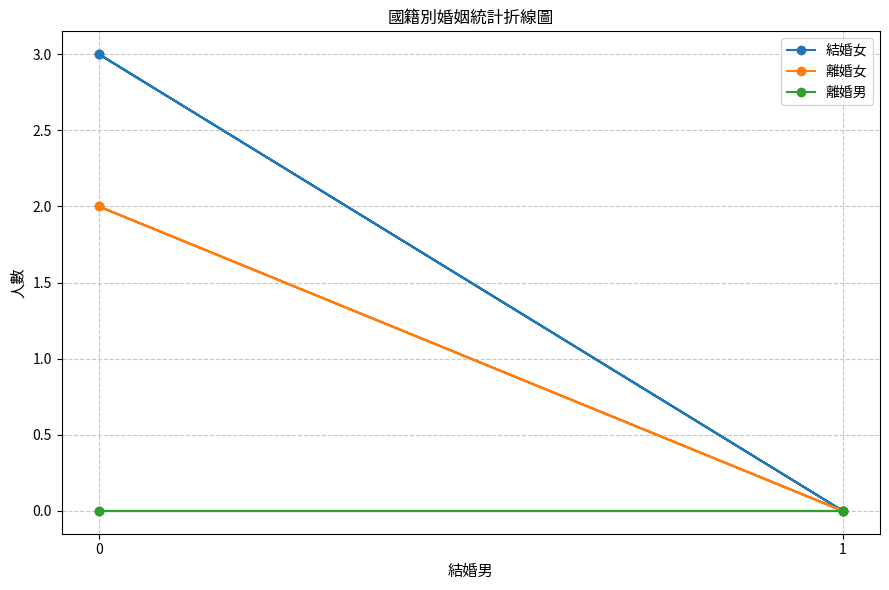

Is the value of 結婚女 at 1 greater than the value of 離婚女 at 0?

No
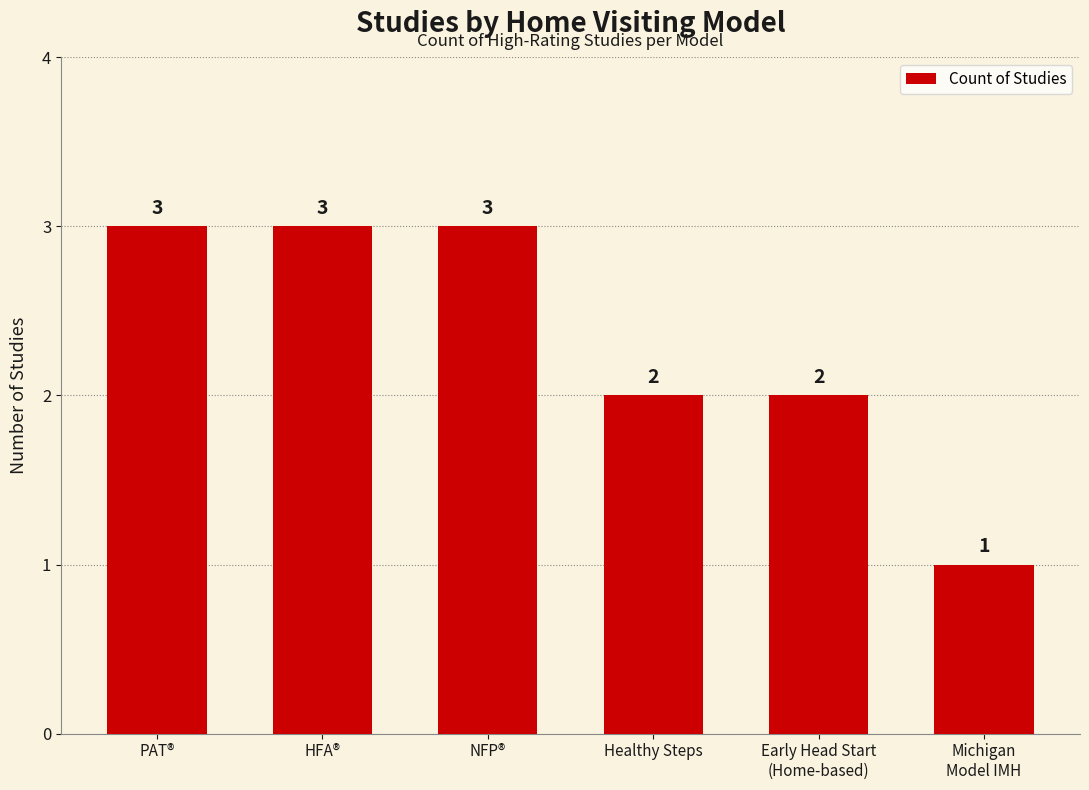

What is the change in value from HFA® to Michigan
Model IMH?

-2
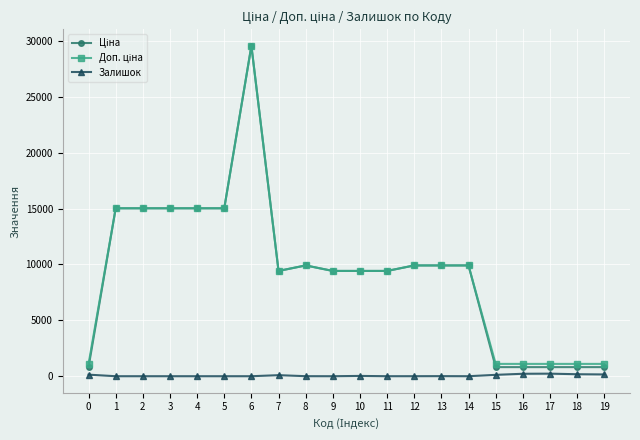

Count the number of data series in this chart.

3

•••••

Copy the lines above word for word, leaving out the pictures.

● **EXERCISE ANSWER**
Is the value of 結婚女 at 1 greater than the value of 離婚女 at 0?

No

What is the change in value from HFA® to Michigan
Model IMH?

-2

Count the number of data series in this chart.

3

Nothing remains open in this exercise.